**EXERCISE DESCRIPTION:** Each line in the records below that has the word "linecap" should be copied.

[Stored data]
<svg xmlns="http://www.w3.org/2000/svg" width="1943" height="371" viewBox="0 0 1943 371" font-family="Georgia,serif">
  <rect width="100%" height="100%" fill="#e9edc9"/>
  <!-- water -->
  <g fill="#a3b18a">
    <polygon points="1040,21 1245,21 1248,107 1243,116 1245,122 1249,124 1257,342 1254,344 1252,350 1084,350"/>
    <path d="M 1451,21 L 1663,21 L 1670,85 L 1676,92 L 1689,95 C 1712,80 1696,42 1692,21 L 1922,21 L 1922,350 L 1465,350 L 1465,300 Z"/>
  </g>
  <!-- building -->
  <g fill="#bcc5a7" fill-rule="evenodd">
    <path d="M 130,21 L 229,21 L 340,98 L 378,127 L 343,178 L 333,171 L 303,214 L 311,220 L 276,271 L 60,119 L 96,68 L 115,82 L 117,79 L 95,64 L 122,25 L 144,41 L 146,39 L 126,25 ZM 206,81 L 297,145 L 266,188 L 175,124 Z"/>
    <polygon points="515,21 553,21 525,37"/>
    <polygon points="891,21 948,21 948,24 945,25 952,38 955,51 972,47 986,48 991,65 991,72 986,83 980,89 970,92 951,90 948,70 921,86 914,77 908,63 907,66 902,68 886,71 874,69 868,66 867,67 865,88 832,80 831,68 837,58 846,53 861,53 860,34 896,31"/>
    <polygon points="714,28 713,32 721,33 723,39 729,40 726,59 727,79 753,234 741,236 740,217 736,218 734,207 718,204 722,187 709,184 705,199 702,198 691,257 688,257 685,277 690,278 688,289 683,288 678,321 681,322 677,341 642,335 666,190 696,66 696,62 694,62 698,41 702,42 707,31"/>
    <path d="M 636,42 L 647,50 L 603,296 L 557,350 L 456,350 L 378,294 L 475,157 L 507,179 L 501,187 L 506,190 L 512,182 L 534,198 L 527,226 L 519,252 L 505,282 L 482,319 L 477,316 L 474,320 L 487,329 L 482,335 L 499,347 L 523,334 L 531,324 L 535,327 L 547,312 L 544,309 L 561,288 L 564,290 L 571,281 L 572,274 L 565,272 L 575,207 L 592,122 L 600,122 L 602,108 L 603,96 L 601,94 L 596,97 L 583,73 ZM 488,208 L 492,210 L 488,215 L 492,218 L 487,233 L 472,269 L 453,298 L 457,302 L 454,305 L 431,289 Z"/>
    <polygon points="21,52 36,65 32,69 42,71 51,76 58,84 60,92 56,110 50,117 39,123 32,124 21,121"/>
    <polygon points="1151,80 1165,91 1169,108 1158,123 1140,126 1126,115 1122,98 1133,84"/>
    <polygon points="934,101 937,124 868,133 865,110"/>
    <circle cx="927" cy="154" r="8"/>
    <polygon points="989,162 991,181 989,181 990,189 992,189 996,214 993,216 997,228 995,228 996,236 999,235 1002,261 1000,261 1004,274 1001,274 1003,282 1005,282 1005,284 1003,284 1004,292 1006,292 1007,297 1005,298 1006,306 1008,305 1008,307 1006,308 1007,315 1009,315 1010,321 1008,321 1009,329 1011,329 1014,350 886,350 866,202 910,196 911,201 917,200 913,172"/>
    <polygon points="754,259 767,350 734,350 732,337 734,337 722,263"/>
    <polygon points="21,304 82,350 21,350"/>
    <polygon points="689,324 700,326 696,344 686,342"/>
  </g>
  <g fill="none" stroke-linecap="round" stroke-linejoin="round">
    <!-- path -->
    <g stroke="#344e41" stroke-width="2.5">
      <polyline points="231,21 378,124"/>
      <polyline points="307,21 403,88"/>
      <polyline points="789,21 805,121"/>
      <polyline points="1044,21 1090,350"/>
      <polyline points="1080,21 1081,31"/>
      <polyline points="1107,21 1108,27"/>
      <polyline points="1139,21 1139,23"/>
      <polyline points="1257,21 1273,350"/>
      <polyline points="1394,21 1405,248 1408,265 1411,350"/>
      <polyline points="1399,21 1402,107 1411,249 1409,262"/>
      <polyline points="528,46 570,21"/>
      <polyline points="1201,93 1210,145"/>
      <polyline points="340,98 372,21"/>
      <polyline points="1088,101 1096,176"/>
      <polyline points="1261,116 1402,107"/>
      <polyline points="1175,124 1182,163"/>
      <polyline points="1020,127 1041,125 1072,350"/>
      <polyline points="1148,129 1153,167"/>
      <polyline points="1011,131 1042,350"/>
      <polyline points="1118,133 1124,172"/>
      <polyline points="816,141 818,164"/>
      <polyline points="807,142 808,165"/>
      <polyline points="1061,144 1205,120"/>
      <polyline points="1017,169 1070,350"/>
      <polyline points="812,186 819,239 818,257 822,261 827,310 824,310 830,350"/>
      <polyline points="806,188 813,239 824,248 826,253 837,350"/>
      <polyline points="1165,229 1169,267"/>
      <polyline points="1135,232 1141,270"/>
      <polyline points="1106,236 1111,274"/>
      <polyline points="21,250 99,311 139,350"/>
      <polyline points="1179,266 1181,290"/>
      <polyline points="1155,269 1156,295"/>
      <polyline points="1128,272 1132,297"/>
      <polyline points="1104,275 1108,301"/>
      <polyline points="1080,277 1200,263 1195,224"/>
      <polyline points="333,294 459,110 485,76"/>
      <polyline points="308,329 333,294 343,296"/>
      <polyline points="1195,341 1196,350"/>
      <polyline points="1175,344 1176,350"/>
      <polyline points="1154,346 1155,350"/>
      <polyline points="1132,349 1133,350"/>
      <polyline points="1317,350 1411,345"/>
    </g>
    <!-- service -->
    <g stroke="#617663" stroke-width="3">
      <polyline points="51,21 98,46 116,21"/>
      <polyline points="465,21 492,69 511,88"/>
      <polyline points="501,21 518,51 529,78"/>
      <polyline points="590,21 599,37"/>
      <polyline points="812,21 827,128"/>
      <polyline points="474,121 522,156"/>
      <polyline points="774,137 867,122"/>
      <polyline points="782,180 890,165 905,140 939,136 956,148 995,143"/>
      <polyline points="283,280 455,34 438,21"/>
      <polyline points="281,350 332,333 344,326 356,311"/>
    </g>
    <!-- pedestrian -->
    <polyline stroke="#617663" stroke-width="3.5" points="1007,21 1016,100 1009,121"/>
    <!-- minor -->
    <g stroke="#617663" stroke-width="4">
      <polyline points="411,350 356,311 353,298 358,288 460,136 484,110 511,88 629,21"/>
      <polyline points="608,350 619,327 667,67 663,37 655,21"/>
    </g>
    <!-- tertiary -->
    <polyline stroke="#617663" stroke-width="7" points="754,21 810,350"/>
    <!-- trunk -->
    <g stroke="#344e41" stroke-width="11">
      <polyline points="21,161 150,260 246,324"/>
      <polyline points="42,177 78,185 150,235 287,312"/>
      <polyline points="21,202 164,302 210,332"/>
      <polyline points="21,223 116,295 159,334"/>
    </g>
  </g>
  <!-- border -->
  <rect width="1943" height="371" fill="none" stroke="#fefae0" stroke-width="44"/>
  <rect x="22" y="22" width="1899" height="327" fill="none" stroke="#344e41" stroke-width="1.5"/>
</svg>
---
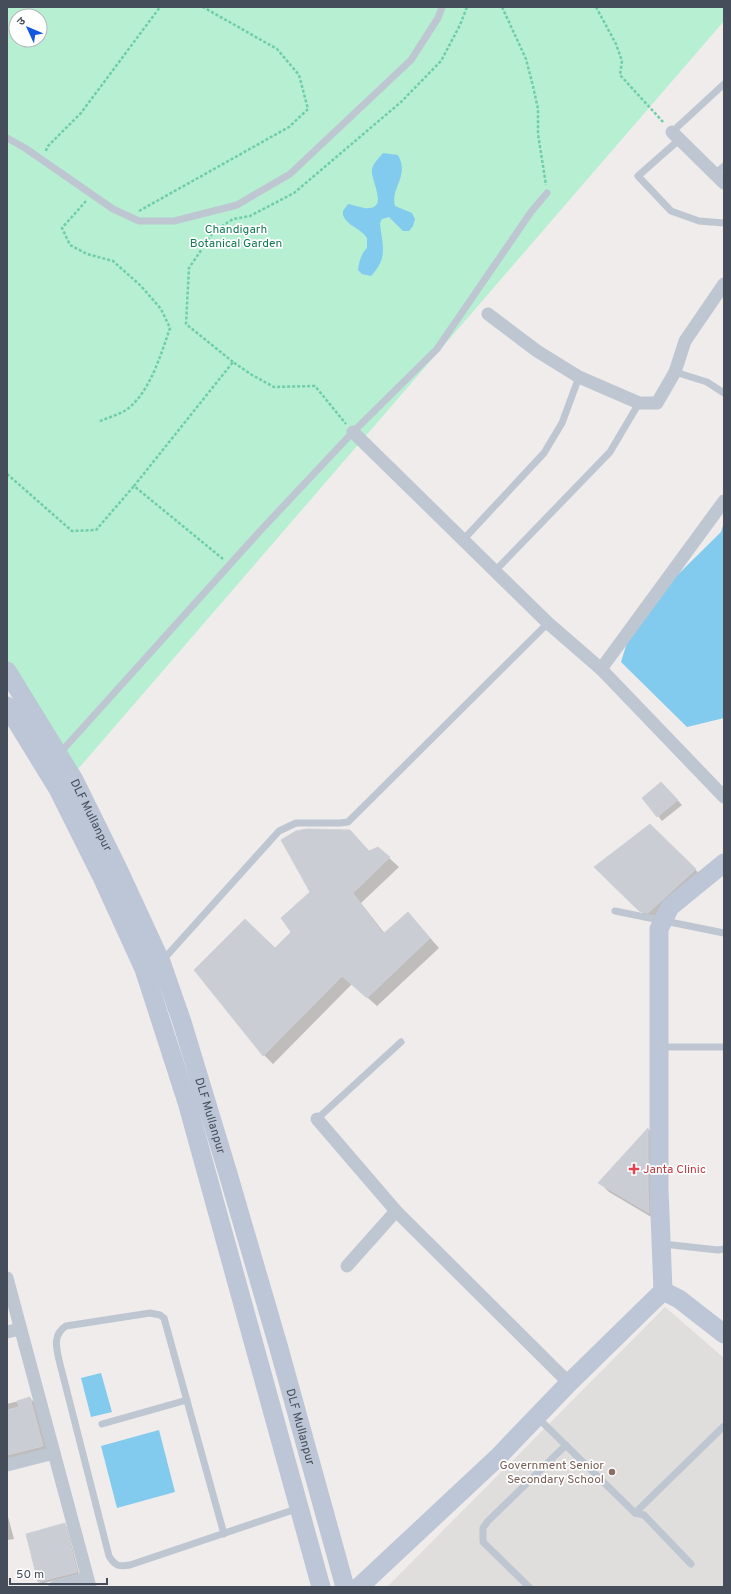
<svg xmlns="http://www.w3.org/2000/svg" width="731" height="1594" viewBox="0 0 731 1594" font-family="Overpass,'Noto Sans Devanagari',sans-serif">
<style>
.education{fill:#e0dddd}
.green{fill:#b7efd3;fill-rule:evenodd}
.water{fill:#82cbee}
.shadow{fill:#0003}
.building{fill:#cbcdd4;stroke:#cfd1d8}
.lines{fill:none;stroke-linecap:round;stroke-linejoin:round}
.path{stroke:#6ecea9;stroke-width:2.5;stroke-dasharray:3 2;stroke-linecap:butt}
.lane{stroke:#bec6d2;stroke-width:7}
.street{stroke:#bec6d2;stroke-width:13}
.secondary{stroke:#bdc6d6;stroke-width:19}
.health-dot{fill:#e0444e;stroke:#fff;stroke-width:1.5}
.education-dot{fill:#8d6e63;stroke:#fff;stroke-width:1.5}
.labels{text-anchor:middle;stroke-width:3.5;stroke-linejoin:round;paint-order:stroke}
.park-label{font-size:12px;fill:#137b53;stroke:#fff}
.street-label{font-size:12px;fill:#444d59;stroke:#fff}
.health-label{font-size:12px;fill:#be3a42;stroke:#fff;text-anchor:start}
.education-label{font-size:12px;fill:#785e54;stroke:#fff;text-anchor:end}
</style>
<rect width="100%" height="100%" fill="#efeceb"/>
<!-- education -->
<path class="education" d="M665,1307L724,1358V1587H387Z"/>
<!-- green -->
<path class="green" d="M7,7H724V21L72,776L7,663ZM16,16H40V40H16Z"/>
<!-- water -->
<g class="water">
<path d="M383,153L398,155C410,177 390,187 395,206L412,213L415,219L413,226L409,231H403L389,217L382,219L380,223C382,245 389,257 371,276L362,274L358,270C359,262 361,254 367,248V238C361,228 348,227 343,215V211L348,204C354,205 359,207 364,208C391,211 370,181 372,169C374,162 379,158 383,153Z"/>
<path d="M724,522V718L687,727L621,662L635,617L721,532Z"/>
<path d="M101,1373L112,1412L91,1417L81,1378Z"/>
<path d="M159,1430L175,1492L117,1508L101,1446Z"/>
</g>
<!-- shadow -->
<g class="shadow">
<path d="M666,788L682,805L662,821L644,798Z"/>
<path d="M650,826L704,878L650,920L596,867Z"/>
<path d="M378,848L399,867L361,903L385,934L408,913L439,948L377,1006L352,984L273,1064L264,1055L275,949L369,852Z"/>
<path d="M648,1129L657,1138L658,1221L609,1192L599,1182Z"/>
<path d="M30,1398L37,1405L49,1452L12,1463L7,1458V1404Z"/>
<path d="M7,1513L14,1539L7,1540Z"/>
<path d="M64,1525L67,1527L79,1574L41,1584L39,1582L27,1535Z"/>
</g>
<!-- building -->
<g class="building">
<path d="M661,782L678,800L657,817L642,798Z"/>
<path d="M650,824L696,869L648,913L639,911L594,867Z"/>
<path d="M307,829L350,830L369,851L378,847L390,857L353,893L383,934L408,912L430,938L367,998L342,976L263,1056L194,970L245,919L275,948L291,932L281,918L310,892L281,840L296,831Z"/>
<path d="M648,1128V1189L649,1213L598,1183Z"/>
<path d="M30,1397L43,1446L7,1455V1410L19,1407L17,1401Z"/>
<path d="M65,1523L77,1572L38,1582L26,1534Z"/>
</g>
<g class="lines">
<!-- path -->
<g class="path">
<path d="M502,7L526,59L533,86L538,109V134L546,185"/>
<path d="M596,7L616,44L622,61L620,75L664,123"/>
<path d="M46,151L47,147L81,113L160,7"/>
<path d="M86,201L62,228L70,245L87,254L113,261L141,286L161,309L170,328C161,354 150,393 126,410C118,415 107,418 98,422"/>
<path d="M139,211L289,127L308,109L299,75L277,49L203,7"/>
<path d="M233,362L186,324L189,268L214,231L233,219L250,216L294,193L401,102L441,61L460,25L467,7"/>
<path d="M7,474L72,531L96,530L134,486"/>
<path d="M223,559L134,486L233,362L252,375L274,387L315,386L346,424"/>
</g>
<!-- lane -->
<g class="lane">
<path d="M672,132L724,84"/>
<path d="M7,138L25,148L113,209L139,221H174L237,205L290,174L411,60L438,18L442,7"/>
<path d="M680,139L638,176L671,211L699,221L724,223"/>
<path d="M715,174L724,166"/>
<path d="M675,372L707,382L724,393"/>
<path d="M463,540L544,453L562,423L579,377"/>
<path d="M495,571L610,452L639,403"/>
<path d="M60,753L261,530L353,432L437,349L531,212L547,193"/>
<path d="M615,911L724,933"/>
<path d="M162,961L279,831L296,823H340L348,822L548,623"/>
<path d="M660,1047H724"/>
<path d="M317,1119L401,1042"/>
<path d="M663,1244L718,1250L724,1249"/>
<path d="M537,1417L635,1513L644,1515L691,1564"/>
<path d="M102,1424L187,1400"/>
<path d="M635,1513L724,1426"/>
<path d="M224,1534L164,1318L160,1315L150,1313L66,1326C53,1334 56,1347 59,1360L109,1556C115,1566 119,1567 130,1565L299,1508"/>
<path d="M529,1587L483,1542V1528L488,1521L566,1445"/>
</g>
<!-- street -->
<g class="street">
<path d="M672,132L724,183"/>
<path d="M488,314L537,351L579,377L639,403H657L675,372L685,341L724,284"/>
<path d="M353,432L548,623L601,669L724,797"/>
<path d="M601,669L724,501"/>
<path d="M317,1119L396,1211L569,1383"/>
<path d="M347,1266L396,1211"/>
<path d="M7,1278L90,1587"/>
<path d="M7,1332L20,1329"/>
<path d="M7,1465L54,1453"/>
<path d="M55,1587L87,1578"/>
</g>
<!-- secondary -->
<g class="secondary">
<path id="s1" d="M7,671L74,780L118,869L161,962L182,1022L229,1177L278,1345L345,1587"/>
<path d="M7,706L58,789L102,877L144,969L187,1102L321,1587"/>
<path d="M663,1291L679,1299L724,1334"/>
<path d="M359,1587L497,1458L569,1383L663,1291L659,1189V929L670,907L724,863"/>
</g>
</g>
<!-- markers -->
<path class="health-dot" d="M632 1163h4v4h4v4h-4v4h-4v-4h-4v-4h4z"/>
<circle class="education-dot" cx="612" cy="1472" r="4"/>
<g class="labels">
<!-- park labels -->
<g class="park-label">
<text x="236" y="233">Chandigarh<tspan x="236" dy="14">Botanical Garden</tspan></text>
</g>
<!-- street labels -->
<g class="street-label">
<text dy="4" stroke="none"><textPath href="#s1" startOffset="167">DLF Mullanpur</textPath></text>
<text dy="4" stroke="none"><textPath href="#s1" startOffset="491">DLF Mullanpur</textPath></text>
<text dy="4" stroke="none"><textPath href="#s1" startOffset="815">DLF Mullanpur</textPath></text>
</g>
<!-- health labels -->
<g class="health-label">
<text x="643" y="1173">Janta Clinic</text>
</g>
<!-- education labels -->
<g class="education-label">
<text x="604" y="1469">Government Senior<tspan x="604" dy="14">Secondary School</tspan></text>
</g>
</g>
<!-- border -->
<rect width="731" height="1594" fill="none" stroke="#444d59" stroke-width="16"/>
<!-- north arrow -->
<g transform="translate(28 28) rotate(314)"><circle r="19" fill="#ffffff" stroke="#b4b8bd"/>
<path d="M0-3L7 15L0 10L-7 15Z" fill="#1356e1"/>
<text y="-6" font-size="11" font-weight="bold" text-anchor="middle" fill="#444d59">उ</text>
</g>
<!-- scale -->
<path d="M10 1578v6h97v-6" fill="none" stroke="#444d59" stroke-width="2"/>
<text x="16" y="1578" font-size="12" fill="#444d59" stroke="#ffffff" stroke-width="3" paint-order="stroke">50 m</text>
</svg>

**RESULT OF THIS EXERCISE:**
  <g fill="none" stroke-linecap="round" stroke-linejoin="round">
.lines{fill:none;stroke-linecap:round;stroke-linejoin:round}
.path{stroke:#6ecea9;stroke-width:2.5;stroke-dasharray:3 2;stroke-linecap:butt}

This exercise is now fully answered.